Ijtimoiy-gumanitar fanlar

COMPARATIVE ANALYSIS OF MACHINE LEARNING ALGORITHMS FOR IDENTIFYING UZBEK DIALECTS AT THE SENTENCE LEVEL

Uzbek dialects, dialect classification, natural language processing, TF-IDF, Naive Bayes, BERT, mBERT, data scarcity

Authors

  • Shahnoza POZILOVA Toshkent axborot texnologiyalari universiteti professori, DSc, Uzbekistan
  • Madina RAXIMOVA Toshkent axborot texnologiyalari universiteti magistranti, Uzbekistan

This study examines the task of automatic classification of Uzbek language dialects. While resources of Natural Language Processing (NLP) are increasing, the scarcity of dialectological corpora remains one of the primary challenges.
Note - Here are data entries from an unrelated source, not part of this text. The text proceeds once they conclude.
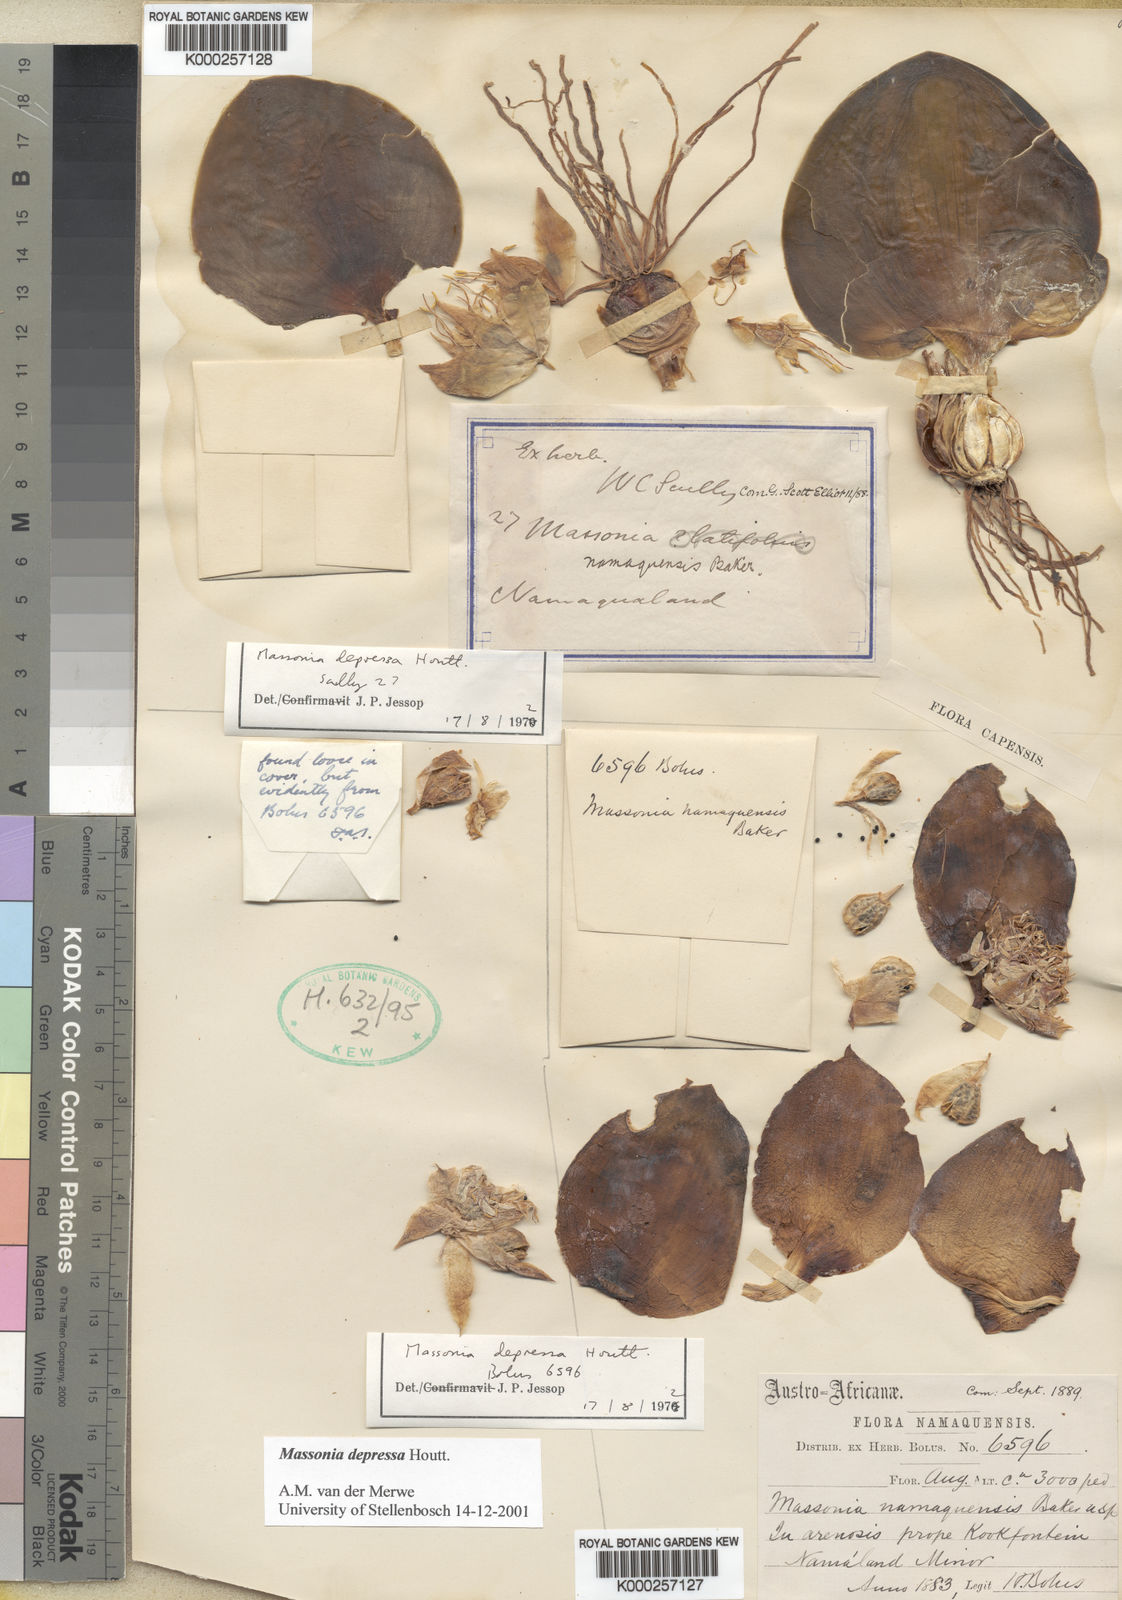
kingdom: Plantae
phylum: Tracheophyta
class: Liliopsida
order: Asparagales
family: Asparagaceae
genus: Massonia
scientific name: Massonia depressa
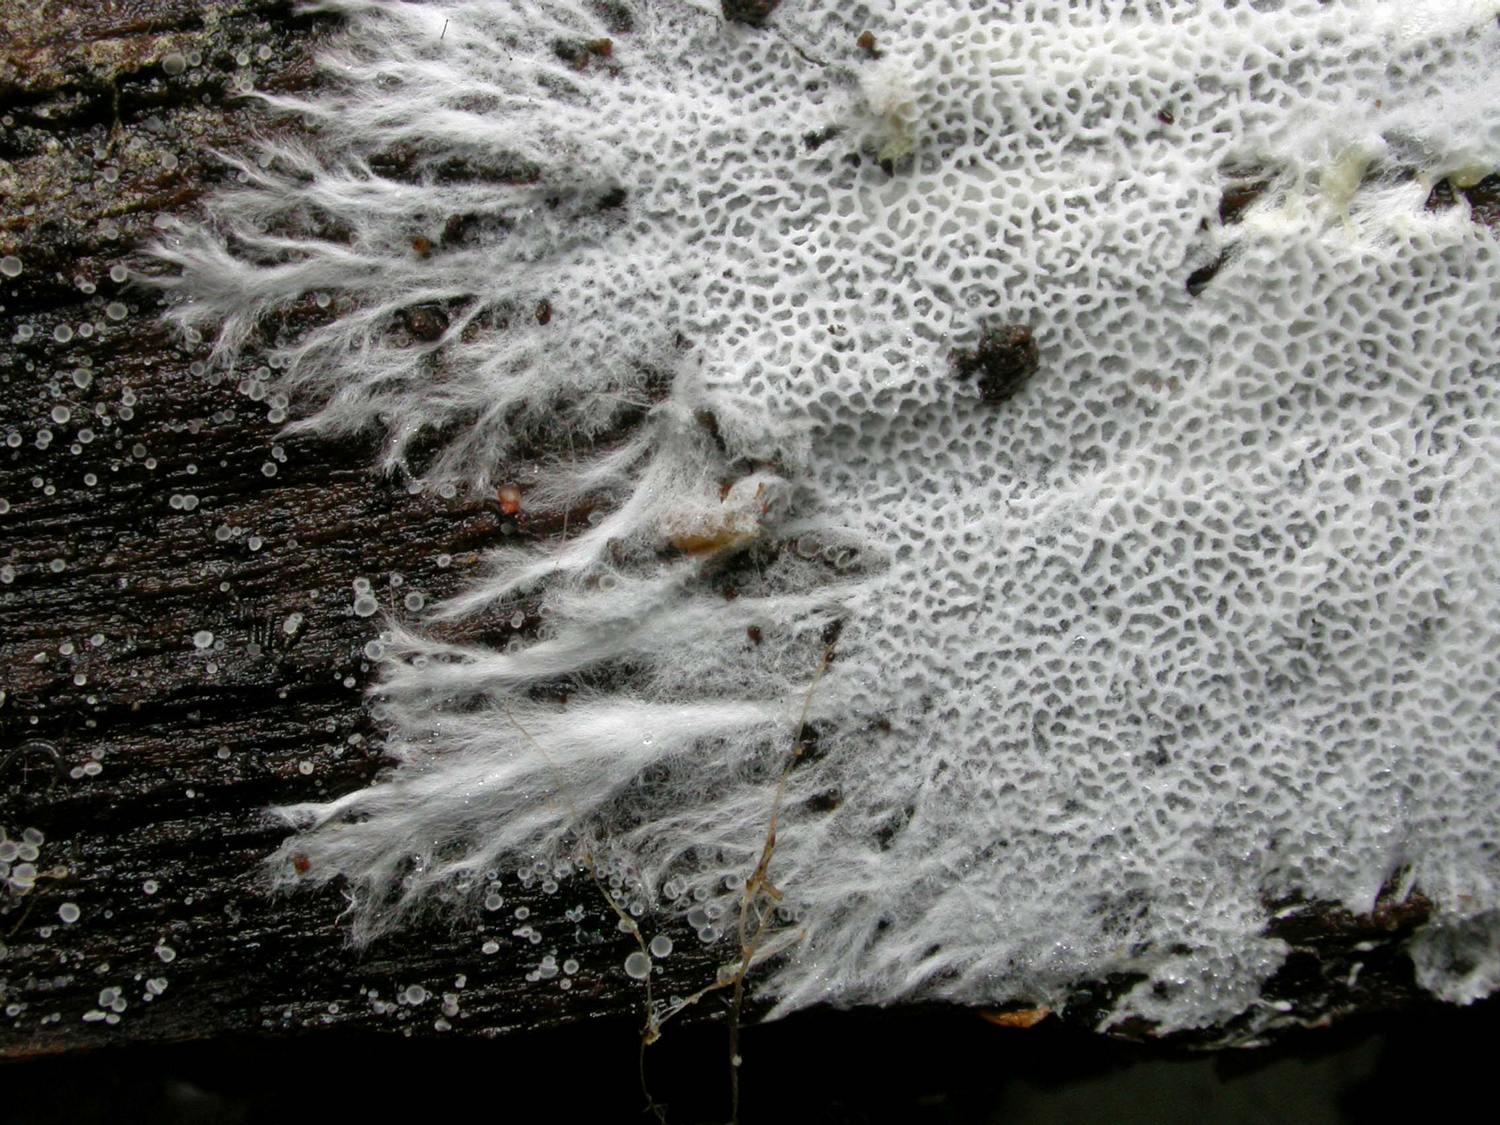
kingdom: Fungi
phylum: Basidiomycota
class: Agaricomycetes
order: Trechisporales
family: Sistotremataceae
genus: Trechispora
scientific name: Trechispora hymenocystis
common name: poret vathinde
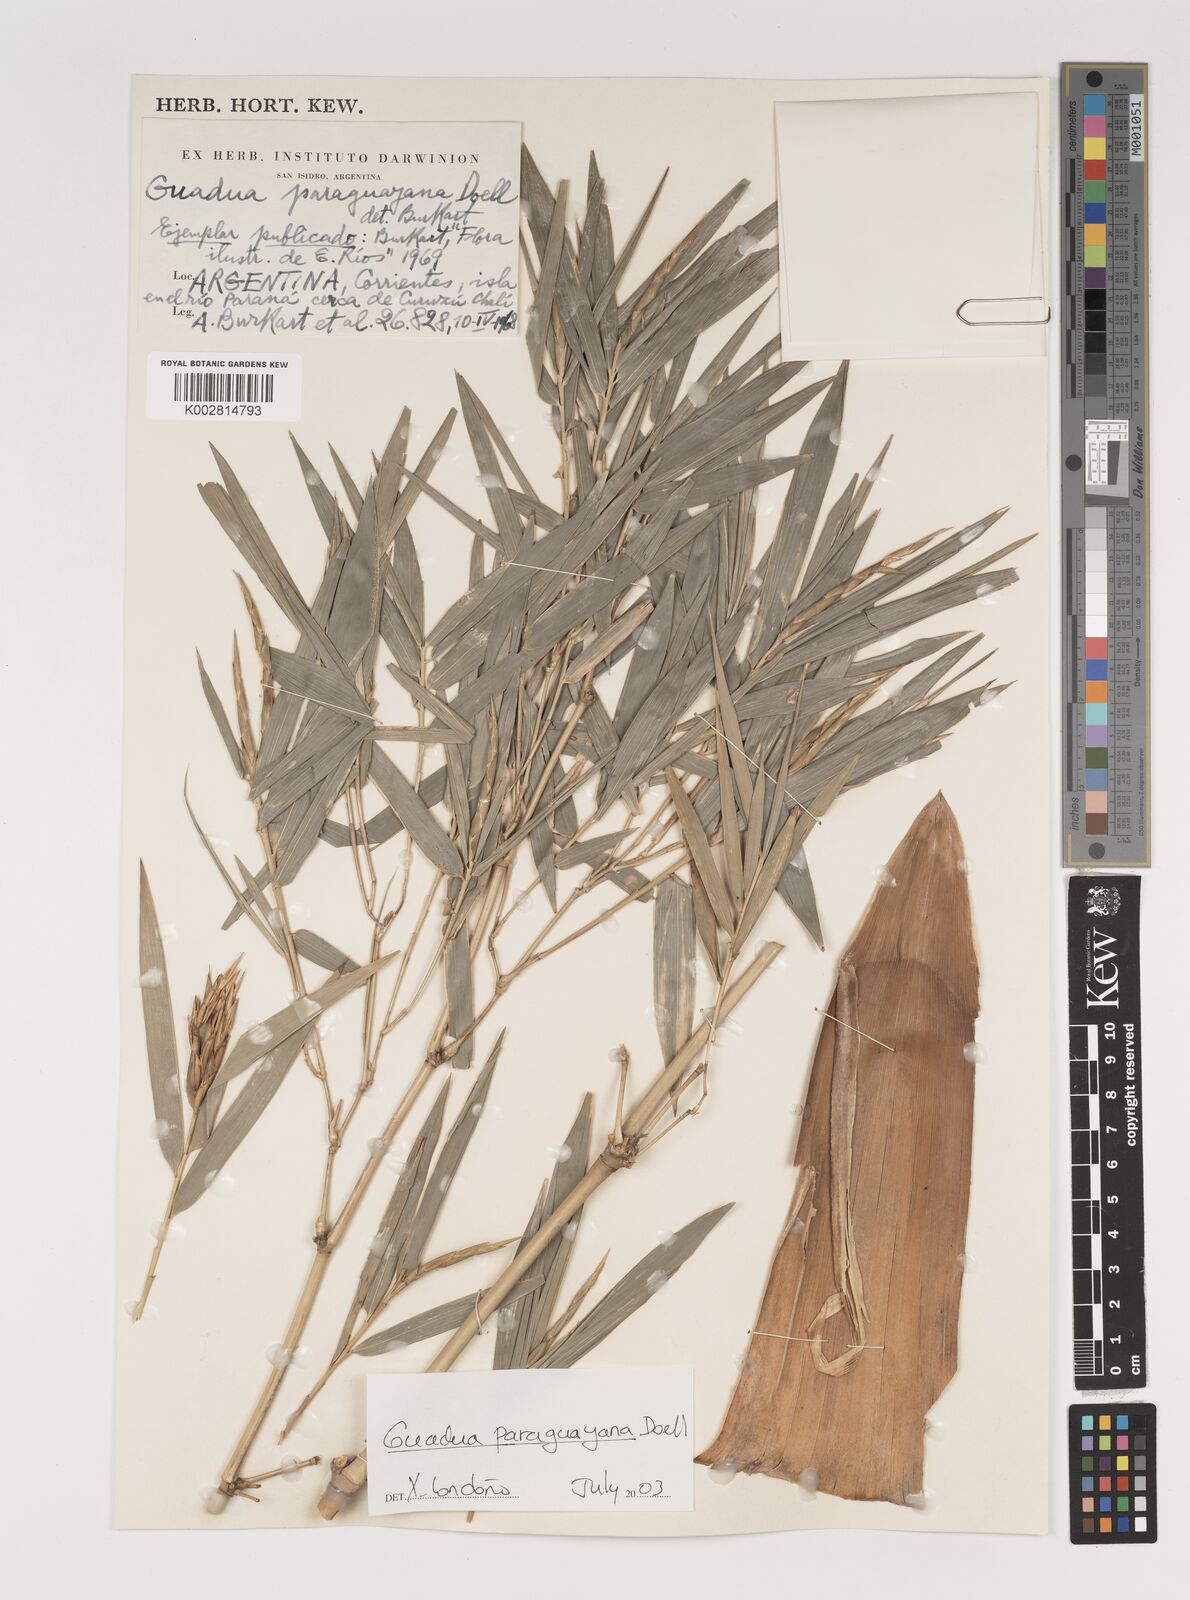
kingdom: Plantae
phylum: Tracheophyta
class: Liliopsida
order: Poales
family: Poaceae
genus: Guadua
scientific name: Guadua paraguayana
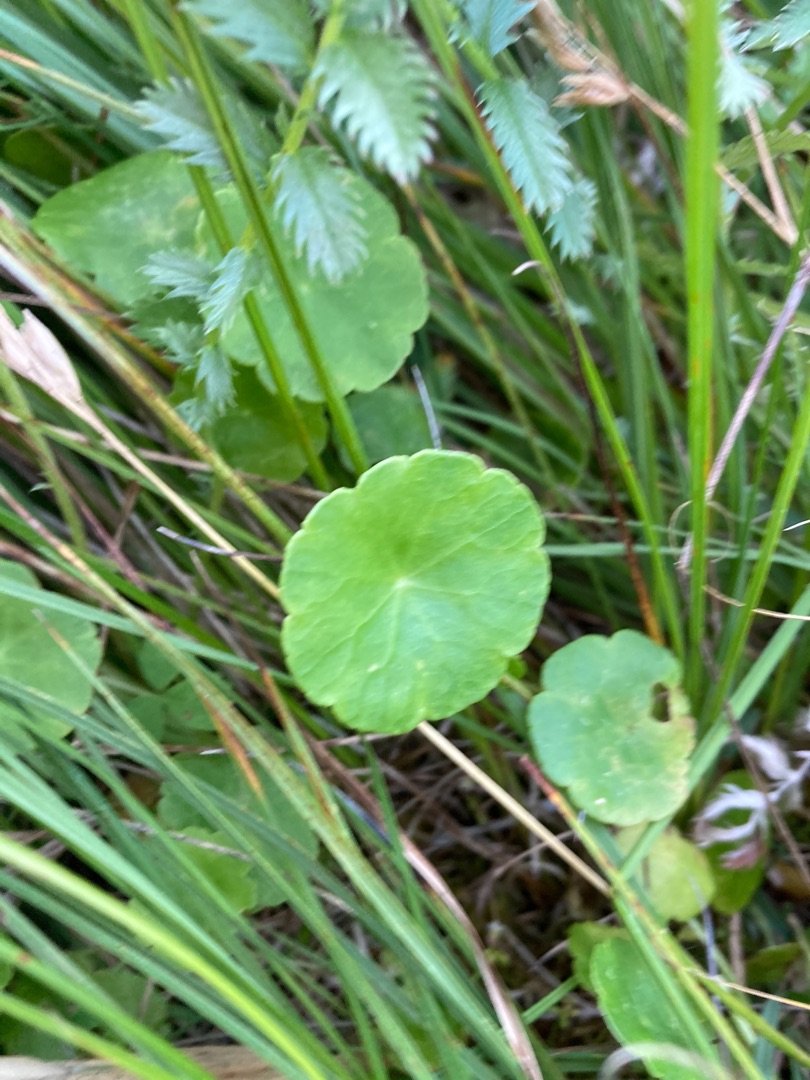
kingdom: Plantae
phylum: Tracheophyta
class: Magnoliopsida
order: Apiales
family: Araliaceae
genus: Hydrocotyle
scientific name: Hydrocotyle vulgaris
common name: Vandnavle
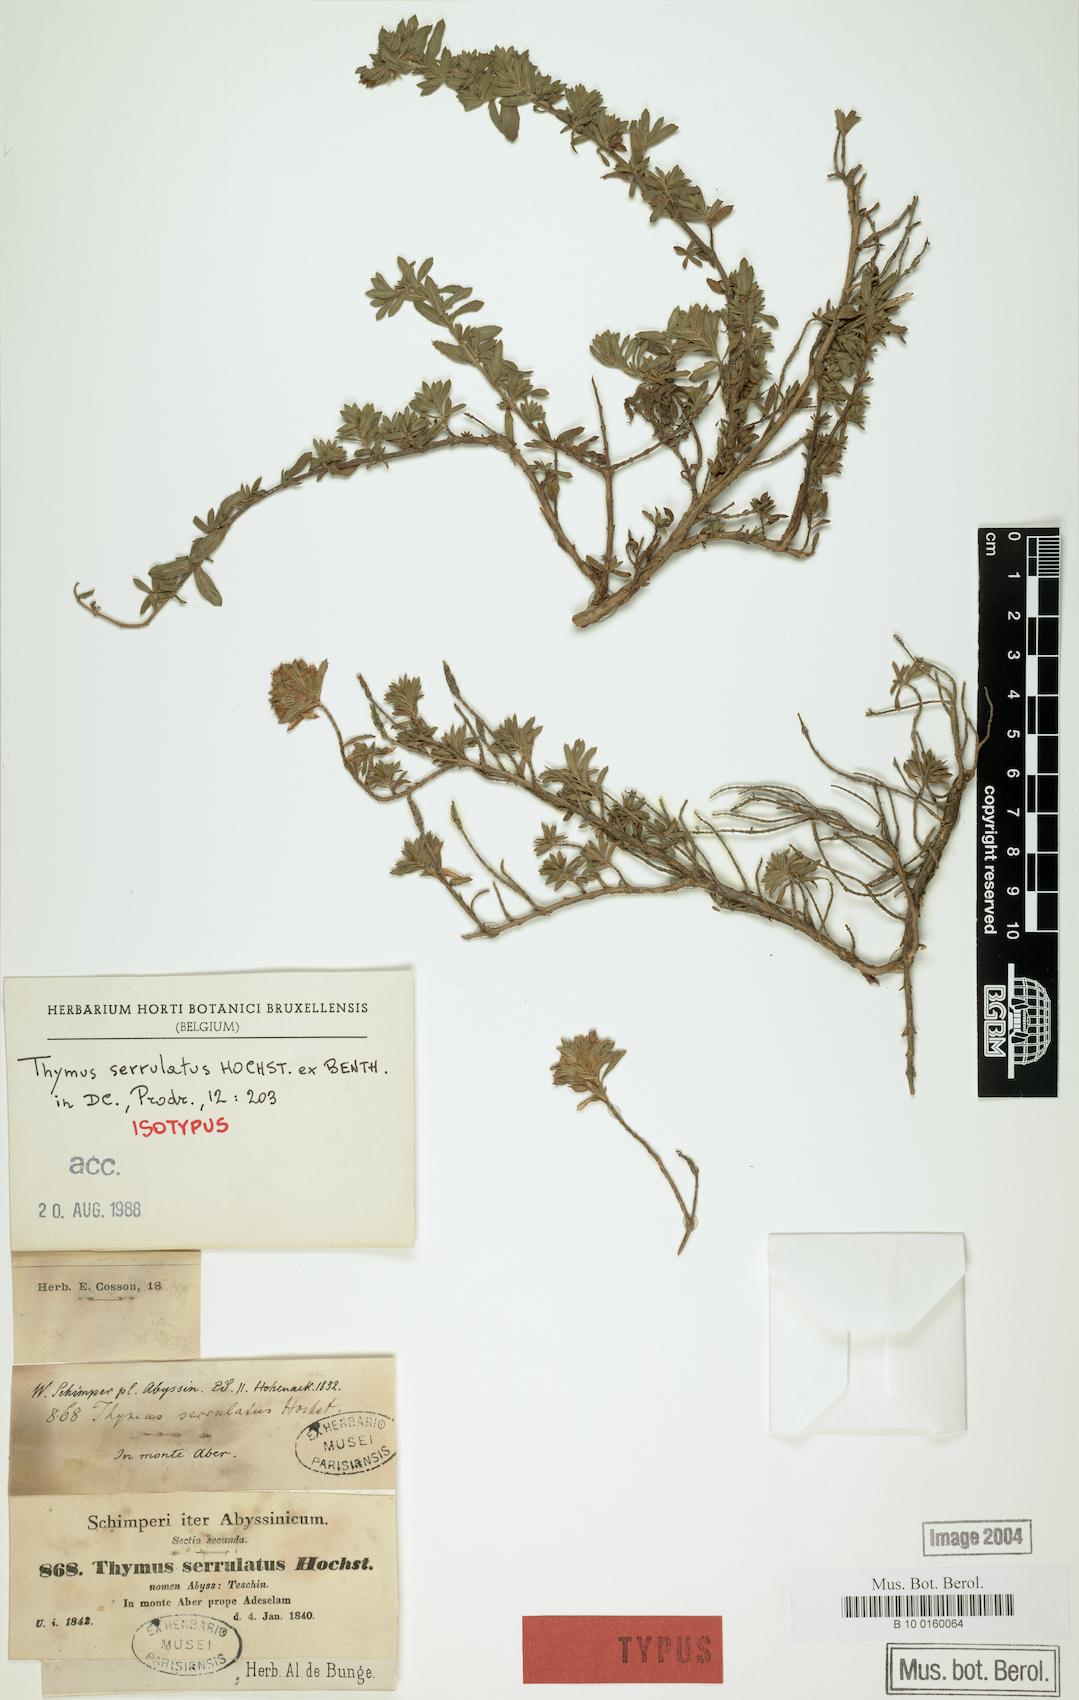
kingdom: Plantae
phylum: Tracheophyta
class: Magnoliopsida
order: Lamiales
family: Lamiaceae
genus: Thymus
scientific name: Thymus serrulatus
In this work, two fundamental approaches were tested on a small-scale, author-collected dataset comprising dialects on TF-IDF + Naive Bayes and BERT(bert-base-multilingual-cased) models. The main conclusion of the research is that the primary obstacle to creating high-accuracy models in Uzbek dialectology is not only the the right algorithm, but rather the absence of a high-quality, comprehensively annotated corpus.